Beer, Fries and Chocolate? What more could you want? Throw in great coffee, raw food, decadent architecture, quirky customs and the most friendly people on Earth and you've got Belgium (or more accuratley, Ghent).





Becoming accustomed to www.blablacar.com, we took a carshare on a rainy afternoon from Paris to Brussells where the circles of our travels began repeating on themselves. We made rendezvous with a Taiwanese lady who we met in a canoe on the Lake in Pokara, Nepal. Mai has been living and working as an artist in Brussells for 22 years. It's so strange and wonderful to be seeing an old friend on the other side of the world, albeit another English speaking human who we spent half an hour with for the sake of convenience.
Mai gave us a brief tour of one of the most grande squares in Europe before we settled in for a cozy beer in the most ornate room that I've ever worn a t-shirt and shorts in. Lauren and I commented that we immediately felt a sense of ease in Brussells in stark contrast to Paris. We tried some local dishes and felt at home amongst warm stews and absurdly grown white asparagus - something a little more rustic than the refined peasant food of France. Mei took us back to her designer apartment (DIY), and with so much style, took a knife from the draw and proceeded to sharpen it on the bottom of a ceramic mug. We shared stories of India and Nepal over Leffe and cured meat and blew off our early morning ride. It turns out that you can get anywhere in Belgium in under an hour for 7euro by train. We lightened our load, leaving some bags behind and boarded the train to Bruges / Brugge.

Bruges is an astonishing little village, perfectly preserved as an outdoor museum of the 13th Century. The second zone of the city is modern, and that's where we had our most creepy couch surfing experience to date. We stayed with a very strange man indeed. He was harmless, but his house smelled of cheese balls and had pictures of him with famous people or latino women. He had a printed piece of paper on his door which cautioned ''Don't EVER wake me... unless it's for sex or the house is on fire''. We half expected to wake during the night and see the glimmer of his teeth and eyeballs as he watched us sleep. We didn't wake to such a sight and as far as I know, he slept in his room, sans sex with another human. As you can imagine, we got out of there ASAP in the morning, stashed our bags in a locker at the train station before learning the art of frying a chip and making chocolate. It's as underwhelming as it sounds, but Andalusian Sauce (actually from Belgium) is delicious. A side benefit was learning the history behind the term ''French Fries''.



Next stop on our whirlwind tour of Belgium became our favourite town in Europe.

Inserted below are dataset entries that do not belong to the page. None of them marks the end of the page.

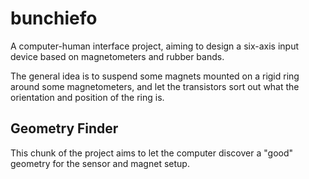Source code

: # bunchiefo

A computer-human interface project, aiming to design a six-axis input device based on magnetometers and rubber bands.

The general idea is to suspend some magnets mounted on a rigid ring around some magnetometers, and let the transistors sort out what the orientation and position of the ring is.

## Geometry Finder
This chunk of the project aims to let the computer discover a "good" geometry for the sensor and magnet setup.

Ghent. The mediaeval feel of Brugge with the addition of a university creates ambience and a ''lived in'' feeling. Ghent boasts its own 12th century fortified castle which has only been taken twice - once in the 1950's by students who were protesting beer prices. Beer is a way of life in Ghent. On a sunny summers day you will see the city filled with people, drinking out of brew-specific glassware on the canals. On weekends it's common to see a mobile bar powered by men drinking beer careening over the car-free cobblestone. We were witness to many raucous bucks and hens parties (Lauren signed a hairy man's stomach) and we've been told that O-week is brutal.
One evening we left our wallet in a cafe. When we ran back with our CS host, Steijn, much to our dismay, the cafe was closed for the long weekend. By chance, the owner arrived, a little tipsy, she let us in, found the wallet with all the money in it and gave us a round of beers to celebrate.


We caught up with Bri and Lilith both in Ghent and Antwerp. Inter-city travel is like suburban travel for Belgians. It was great to drink Belgians best coffee (usually from Caffienation) with friends from home, throw disc again and always eat frites (chips). Our CS host in Antwerp also gave us a full expository of European Gin, which was most welcome on these stormy nights which left Antwerp looking like a warzone.
We returned to Brussels only to be exploited by Ryan Air. We will never use a budget airline again.